2008-11-07 20:17:29 | Weblog
 筑紫哲也さんが亡くなられましたが、少し若すぎます。

 10年ほど前に筑紫さんと直接話をしたことがあります。とは言っても、2人だけでの会話ではありません。北海道内で活動している市民大学の関係者が倶知安に集まった際に、筑紫さんがゲストで参加してくれた際のことです。

 深夜まで至った「夜なべ談義」では、参加者がそれぞれの思いを語ったのですが、さすがジャーナリスト、聞き上手で、どんどん人の話を引き出します。また、自らも本当に情報を吸収しようとする姿勢が伝わってきました。

 お酒も強くて、結構ガンガン飲んでいたと思いますが、全く変わりませんでした。煙草もスパスパやっていたと記憶しています。

┄┄┄┄┄┄┄┄┄┄┄┄┄┄┄┄┄┄┄┄

▶ [課題の指示]: 筑紫哲也さんとの思い出を語る本文で、筆者が倶知安での集まりを振り返り、筑紫さんの振る舞いや姿勢として挙げていることをすべて列挙してください。

┄┄┄┄┄┄┄┄┄┄┄┄┄┄┄┄┄┄┄┄

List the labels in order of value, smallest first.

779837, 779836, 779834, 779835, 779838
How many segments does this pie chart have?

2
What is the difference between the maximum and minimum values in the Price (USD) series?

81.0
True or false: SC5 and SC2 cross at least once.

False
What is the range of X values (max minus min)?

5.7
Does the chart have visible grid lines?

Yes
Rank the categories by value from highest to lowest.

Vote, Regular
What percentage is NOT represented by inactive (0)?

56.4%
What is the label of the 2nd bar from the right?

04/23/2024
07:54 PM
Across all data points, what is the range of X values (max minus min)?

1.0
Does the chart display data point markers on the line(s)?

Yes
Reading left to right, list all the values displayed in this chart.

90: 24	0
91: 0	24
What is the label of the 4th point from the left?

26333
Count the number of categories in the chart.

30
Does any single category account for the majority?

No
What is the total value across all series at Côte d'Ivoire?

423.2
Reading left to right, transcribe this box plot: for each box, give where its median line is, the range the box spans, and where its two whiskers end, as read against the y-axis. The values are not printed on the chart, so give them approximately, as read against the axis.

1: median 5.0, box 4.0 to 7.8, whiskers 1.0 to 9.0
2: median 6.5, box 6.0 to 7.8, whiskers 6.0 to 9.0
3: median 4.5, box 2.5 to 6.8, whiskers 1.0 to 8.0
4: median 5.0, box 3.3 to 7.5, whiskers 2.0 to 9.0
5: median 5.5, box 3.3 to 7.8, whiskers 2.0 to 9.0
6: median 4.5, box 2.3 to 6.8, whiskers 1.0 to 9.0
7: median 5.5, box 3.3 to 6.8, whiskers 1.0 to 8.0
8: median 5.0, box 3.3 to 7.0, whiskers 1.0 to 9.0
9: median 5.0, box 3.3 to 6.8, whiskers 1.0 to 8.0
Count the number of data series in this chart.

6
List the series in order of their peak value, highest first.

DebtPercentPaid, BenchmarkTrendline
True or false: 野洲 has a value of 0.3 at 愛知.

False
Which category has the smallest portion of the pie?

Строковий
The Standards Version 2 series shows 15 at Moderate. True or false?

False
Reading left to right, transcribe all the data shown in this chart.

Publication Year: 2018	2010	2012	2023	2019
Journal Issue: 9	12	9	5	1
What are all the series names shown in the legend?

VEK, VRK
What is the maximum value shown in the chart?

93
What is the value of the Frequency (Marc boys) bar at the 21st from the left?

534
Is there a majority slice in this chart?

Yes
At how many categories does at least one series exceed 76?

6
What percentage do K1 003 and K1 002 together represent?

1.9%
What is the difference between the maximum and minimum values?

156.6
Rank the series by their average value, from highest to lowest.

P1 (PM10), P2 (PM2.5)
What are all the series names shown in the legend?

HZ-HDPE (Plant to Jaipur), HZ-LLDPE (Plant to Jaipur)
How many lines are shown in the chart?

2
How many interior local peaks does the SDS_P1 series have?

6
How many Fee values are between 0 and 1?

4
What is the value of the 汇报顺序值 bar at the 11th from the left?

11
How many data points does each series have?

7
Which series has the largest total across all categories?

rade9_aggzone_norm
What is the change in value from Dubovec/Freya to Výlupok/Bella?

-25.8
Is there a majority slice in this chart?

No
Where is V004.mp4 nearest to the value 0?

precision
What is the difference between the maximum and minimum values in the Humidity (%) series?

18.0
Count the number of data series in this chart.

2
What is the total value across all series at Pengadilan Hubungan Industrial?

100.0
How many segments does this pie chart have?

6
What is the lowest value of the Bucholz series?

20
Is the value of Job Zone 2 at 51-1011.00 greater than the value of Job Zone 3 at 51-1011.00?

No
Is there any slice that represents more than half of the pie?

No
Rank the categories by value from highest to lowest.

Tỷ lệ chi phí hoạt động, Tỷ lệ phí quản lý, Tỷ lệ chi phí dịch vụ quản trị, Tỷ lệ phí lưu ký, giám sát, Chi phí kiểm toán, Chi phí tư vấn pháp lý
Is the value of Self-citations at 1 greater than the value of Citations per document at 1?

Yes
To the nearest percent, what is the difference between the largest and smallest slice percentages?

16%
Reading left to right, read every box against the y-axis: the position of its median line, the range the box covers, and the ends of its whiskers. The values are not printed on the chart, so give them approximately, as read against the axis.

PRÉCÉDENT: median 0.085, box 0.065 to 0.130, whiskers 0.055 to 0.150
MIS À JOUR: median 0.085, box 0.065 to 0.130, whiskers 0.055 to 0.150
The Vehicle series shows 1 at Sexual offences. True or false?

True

┄┄┄┄┄┄┄┄┄┄┄┄┄┄┄┄┄┄┄┄

▶ [解答]:
- 聞き上手で、どんどん人の話を引き出した。
- 自らも本当に情報を吸収しようとする姿勢が伝わってきた。
- お酒が強く、結構ガンガン飲んでいたが、全く変わらなかった。
- 煙草もスパスパやっていた。